Blackboard with DECISION MAKING text and stopwatch.

Decisions

Fridays appointment was here, I simply cannot tell you a lot about the days in between, my mind was a mess. When I had got home the day of talking to the doctor, I cried all day. I was nervous, anxious, sick just everything bottled into one. I just kinda kept to myself, stayed quiet, because lets face it after being told you have cancer, there is no right or wrong way to act or feel. My sister went to Fridays appointment with Mike and I, she was afraid we may miss valuable information (very possible!) We stopped for breakfast on the way, I ordered but ate nothing, I was sick to my stomach and obviously scared. We get there and I go back, once ready and in a room, Mike and my sister were brought back. The doctor came in, she told us all the results again (thank goodness as previously mentioned I had sorta tuned her out after the whole you have cancer sentence) we all sat quietly while she spoke.
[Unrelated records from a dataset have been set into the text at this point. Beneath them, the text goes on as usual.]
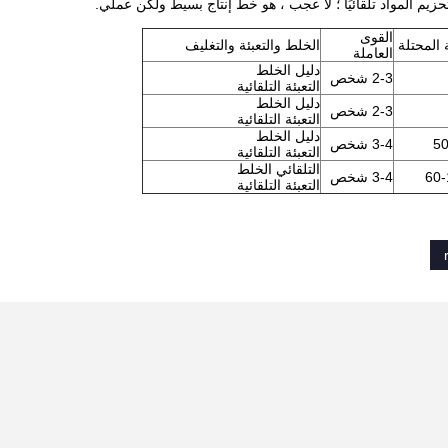
زيم المواد تلقائيًا ؛ لا عجب ، هو خط إنتاج بسيط ولكن عملي.
القوى
 المحتلة
الخلط والتعبئة والتغليف
العاملة
دليل الخلط
2-3 شخص
التعبئة التلقائية
دليل الخلط
2-3 شخص
التعبئة التلقائية
دليل الخلط
5
3-4 شخص
التعبئة التلقائية
التلقائي الخلط
60
3-4 شخص
التعبئة التلقائية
My husband was the first to speak, he ask what stage, she tells us it is stage 2 and they do not think it is aggressive, well that`s not all bad I suppose, she continues on telling us what kind it is and things of that nature (again I am trying to listen but mostly tuned her out) I did not tune her out on purpose, I was still taking all of this in, letting it soak up like a wet sponge. I do remember asking what the plan was, she told me that I could have a mastectomy, double mastectomy or a lumpectomy, HELLO that is a lot of information and really long words! Mike and I had talked about this prior to the appointment, he ultimately left the decision up to me and would support whatever I wanted to do. I ask her what procedure would give me surgery the quickest, I know that is weird but I wanted the cancer out of me! I needed the cancer out of me! She said a lumpectomy would be the quickest appointment, so that was a no-brainer for me, immediately I told her I wanted the lumpectomy! She did go on to say a bunch of stuff about seeing an oncologist, radiation doctor, my goodness who knew so many doctors were involved when it came to cancer! I was willing to do anything she told me was necessary. She left the room to get my appointment set up and I was at peace for once in several days, I had made a decision and the cancer would be out of my body soon! 

When Life Gives You Lemons… Make Lemonade or Margaritas, whichever suits your fancy!